--- Data for processing Enclosed Below ---

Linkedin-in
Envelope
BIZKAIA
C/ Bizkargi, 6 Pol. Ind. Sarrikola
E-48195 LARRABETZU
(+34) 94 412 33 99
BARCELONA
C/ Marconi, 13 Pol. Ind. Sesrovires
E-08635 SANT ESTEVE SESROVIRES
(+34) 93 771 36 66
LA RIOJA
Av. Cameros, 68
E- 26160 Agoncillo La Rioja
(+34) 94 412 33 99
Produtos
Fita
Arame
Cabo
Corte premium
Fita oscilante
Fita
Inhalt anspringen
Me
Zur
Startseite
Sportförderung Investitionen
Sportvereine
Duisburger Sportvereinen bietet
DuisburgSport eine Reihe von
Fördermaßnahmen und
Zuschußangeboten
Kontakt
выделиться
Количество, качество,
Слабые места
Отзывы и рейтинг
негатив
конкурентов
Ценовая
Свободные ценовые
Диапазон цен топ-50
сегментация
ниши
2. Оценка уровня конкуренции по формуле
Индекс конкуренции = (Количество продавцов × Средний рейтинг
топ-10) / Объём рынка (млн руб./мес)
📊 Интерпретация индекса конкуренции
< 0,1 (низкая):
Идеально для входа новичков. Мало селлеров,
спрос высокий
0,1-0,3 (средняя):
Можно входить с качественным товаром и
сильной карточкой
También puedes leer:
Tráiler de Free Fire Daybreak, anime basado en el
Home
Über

--- End of Enclosed Data for processing ---
--- Data for processing Enclosed Below ---

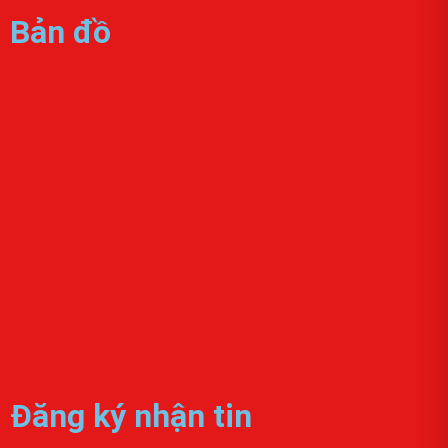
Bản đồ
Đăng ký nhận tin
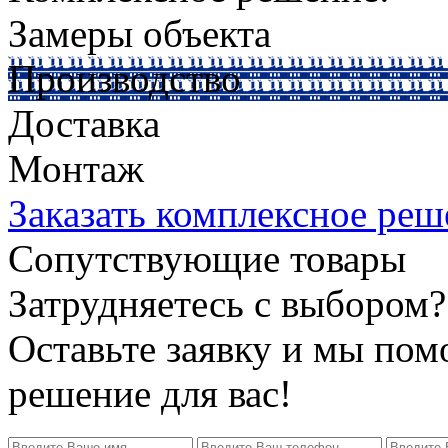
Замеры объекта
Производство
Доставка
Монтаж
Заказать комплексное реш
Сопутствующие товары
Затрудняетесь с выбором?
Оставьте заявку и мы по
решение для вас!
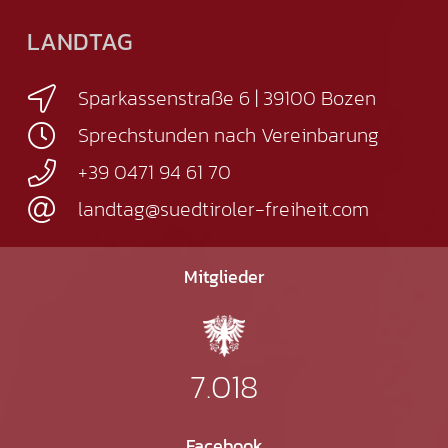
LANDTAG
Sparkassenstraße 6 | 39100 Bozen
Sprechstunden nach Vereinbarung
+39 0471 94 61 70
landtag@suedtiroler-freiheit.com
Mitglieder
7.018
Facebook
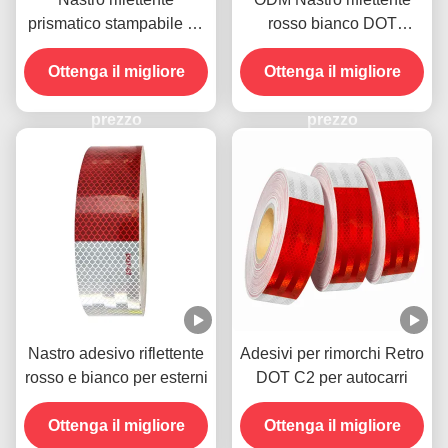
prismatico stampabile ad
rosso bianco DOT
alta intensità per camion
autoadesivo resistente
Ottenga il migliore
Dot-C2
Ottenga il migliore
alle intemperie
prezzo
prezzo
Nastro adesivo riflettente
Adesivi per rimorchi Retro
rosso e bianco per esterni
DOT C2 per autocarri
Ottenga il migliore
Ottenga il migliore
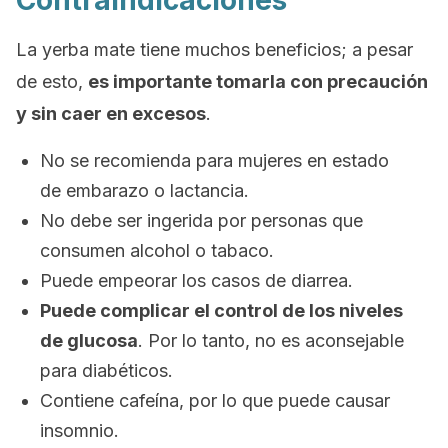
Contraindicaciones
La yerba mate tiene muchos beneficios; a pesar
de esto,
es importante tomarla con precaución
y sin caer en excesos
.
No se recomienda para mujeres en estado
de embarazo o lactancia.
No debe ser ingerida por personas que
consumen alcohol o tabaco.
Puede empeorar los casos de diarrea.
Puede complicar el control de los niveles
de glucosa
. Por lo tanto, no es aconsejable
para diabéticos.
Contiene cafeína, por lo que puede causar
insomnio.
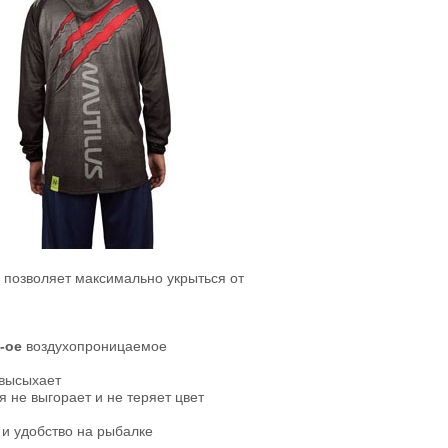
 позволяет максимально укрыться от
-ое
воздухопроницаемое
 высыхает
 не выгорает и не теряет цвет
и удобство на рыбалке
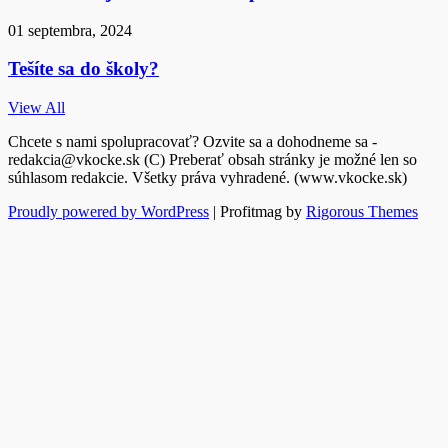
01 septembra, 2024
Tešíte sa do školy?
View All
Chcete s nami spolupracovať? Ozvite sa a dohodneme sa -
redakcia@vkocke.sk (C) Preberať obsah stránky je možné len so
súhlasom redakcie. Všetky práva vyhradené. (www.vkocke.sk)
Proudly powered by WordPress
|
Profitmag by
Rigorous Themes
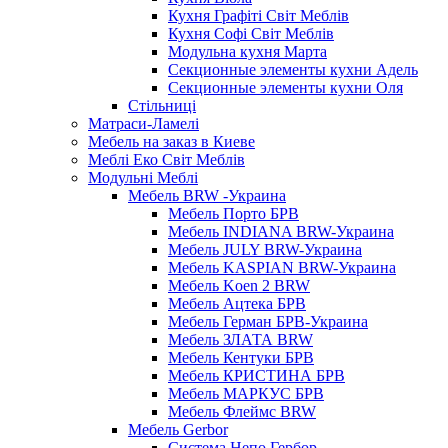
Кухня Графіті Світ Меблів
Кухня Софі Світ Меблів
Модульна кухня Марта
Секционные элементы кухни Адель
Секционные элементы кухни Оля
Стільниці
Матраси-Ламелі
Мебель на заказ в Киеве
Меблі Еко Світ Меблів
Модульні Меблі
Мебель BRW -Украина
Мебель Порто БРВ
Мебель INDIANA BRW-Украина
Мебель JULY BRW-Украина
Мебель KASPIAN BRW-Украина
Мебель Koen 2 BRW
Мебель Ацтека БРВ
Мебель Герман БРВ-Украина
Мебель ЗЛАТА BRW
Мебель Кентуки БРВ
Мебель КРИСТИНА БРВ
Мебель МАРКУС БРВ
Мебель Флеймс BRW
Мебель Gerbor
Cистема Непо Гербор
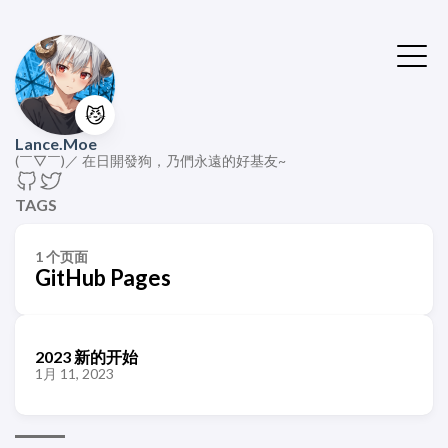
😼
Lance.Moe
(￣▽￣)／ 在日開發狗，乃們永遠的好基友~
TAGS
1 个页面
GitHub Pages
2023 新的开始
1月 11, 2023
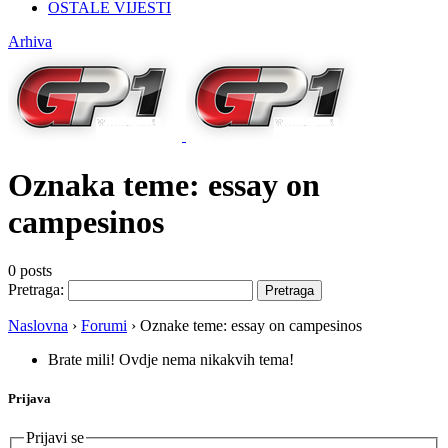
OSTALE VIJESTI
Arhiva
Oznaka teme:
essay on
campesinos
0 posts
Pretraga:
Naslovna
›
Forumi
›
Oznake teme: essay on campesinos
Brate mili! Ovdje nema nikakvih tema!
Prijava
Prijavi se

--- End of Enclosed Data for processing ---
--- Data for processing Enclosed Below ---

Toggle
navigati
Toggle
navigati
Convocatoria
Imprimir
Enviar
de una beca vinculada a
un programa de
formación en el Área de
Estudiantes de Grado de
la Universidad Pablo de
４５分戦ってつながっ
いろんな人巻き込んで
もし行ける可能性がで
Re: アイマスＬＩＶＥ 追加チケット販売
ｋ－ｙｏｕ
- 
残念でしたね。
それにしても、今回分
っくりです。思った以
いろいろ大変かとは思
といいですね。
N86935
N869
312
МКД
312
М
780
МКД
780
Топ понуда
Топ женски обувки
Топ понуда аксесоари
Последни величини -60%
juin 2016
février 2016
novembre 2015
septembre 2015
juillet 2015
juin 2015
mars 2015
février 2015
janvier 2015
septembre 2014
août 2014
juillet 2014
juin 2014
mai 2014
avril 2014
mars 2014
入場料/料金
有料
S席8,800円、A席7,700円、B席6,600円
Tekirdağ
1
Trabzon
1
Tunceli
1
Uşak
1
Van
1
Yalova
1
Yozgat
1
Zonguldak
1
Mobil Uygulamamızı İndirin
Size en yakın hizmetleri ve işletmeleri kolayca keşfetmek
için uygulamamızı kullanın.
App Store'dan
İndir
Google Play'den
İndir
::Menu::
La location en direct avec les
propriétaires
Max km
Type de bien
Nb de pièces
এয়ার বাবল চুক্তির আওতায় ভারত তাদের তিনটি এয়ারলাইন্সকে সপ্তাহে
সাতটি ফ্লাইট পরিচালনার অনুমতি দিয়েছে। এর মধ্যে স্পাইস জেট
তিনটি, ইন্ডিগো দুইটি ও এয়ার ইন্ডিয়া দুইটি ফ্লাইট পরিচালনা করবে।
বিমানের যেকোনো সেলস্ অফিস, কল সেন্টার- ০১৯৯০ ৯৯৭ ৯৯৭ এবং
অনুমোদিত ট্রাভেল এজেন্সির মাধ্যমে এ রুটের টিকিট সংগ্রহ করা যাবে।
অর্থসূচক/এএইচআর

--- End of Enclosed Data for processing ---

# [Your task]
Copy the listing text from the line containing "Contraindicaciones" through the line containing "и удобство на рыбалке", including both of those lines, and leave out the picture markers.

# [Written solution]
Contraindicaciones
La yerba mate tiene muchos beneficios; a pesar
de esto,
es importante tomarla con precaución
y sin caer en excesos
.
No se recomienda para mujeres en estado
de embarazo o lactancia.
No debe ser ingerida por personas que
consumen alcohol o tabaco.
Puede empeorar los casos de diarrea.
Puede complicar el control de los niveles
de glucosa
. Por lo tanto, no es aconsejable
para diabéticos.
Contiene cafeína, por lo que puede causar
insomnio.
 позволяет максимально укрыться от
-ое
воздухопроницаемое
 высыхает
 не выгорает и не теряет цвет
и удобство на рыбалке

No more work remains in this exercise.